A Retailer's Guide to 2018
Many grocery retailers, from supermarket chains to convenience stores to mass merchants and discounters, leverage their creativity and shopper insights to please existing customers and entice other consumers to visit their stores and e-commerce sites for the first time. Store Brands, a Convenience Store News sister publication, offers 10 ideas for retailers to maintain customers and attract new ones in 2018 and beyond:
1. Today's consumers are insisting on transparency. Be sure to participate in a program such as SmartLabel so your customers have easy access to detailed, well-organized product information, and make sure to use social media and in-store signage to tell customers about your sustainability and fair trade initiatives.
2. Add more co-creation opportunities for customers on the store perimeter to increase shopper engagement and enjoyment.
3. Look for ways to make shopping as convenient as possible for customers, whether offering curbside pickup or home delivery or having satellite click-and-collect outposts.
4. Given that customer service is a key element of a retailer's brand, make sure that employees are attuned to shoppers' needs and wants, and that they recommend store brand products to customers whenever appropriate.
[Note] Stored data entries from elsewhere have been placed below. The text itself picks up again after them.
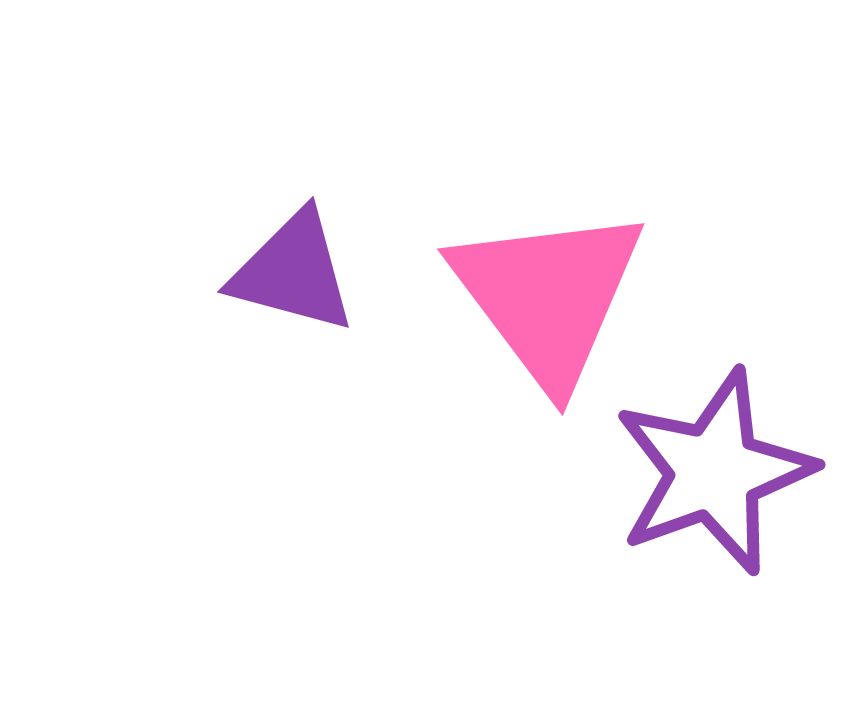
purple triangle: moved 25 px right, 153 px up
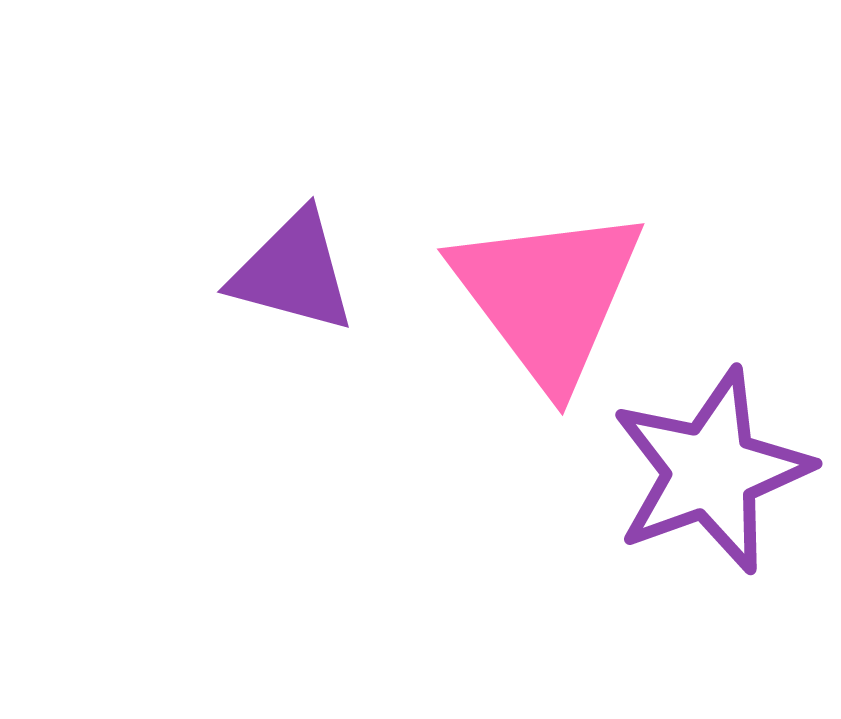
purple star: moved 3 px left, 1 px up
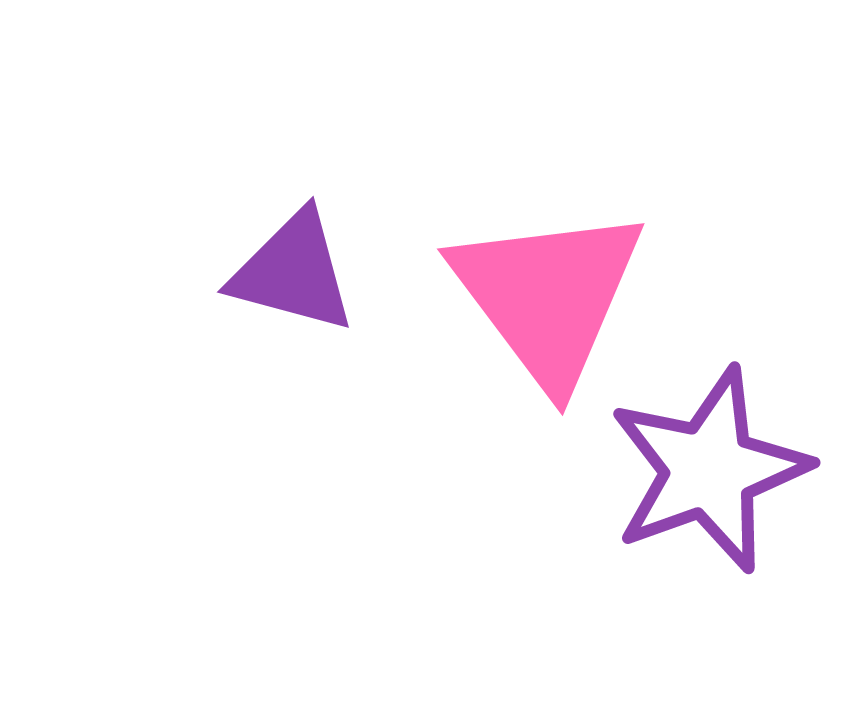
purple star: moved 2 px left, 1 px up
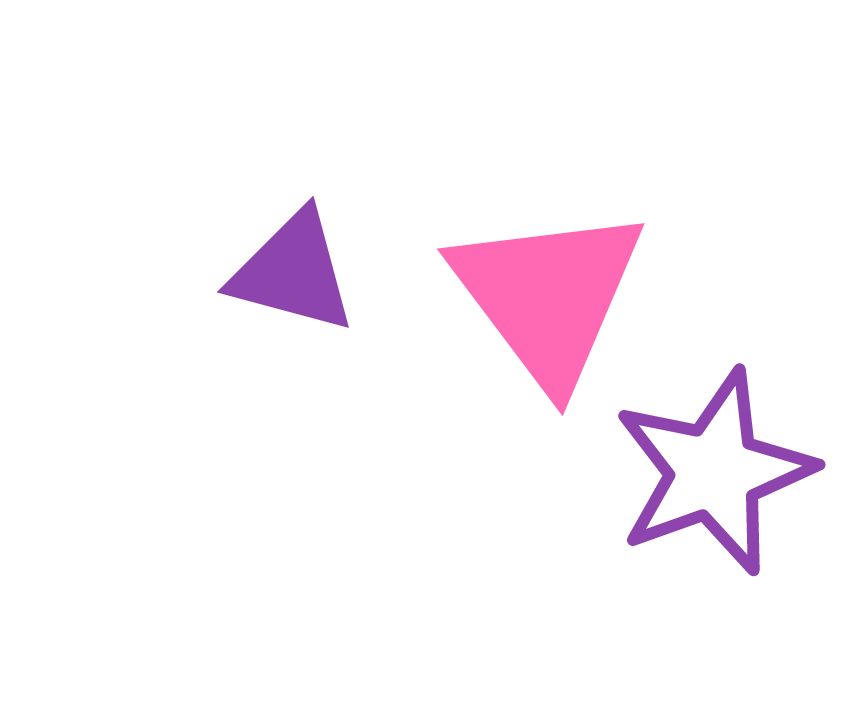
purple star: moved 5 px right, 2 px down
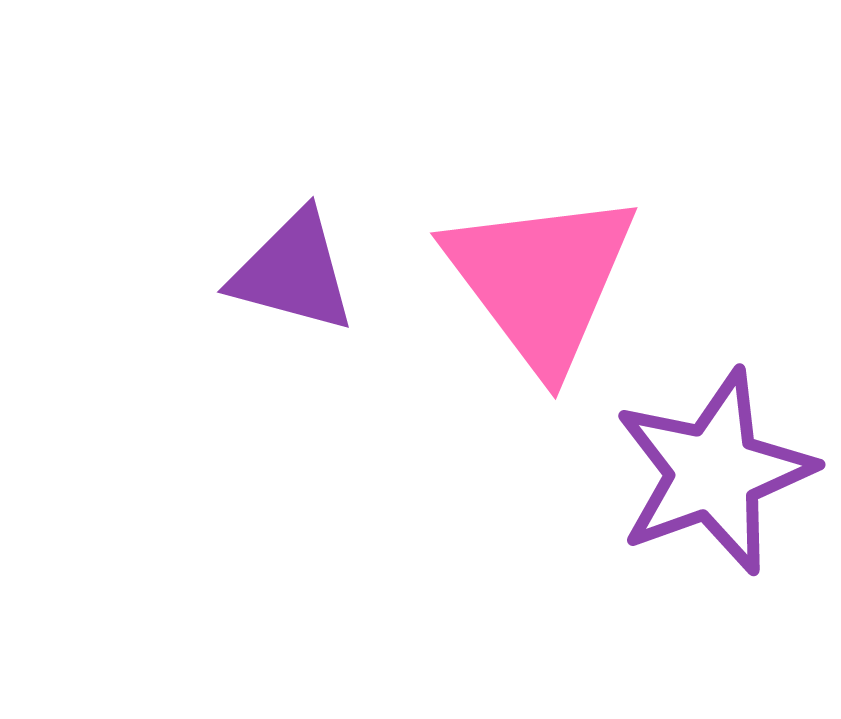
pink triangle: moved 7 px left, 16 px up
5. If you're foraying into in-store foodservice for the first time, your grocerant needs to be more than a hot bar with a few plain tables in the corner. Uniqueness and an Instagram-worthy atmosphere are important to customers, especially young adult shoppers.
6. If you haven't yet developed a natural and organic private brand food line, considering doing so.
7. With millennials known for pampering their four-legged companions, pet food and supplies constitute a category with untapped potential for store brands. Consider strengthening your offerings in this realm.
8. Consumers today tend to shop while looking at their smart phones, so consider how you can use the latest technologies to increase sales. With beacon technology paired with a phone app, for example, retailers can send specific messages to customers as soon as they enter the store and offer cross-merchandising suggestions when they look at items in a particular aisle or refrigerated case.
9. Play up your private brands on your website and e-commerce portal.
10. Invite representatives of small businesses and area nonprofits to set up displays on the store perimeter, so they can tell customers about community resources. These individuals and organizations will likely reciprocate by recommending your stores and private brands to others.
Carolyn Schierhorn is the managing editor for Store Brands.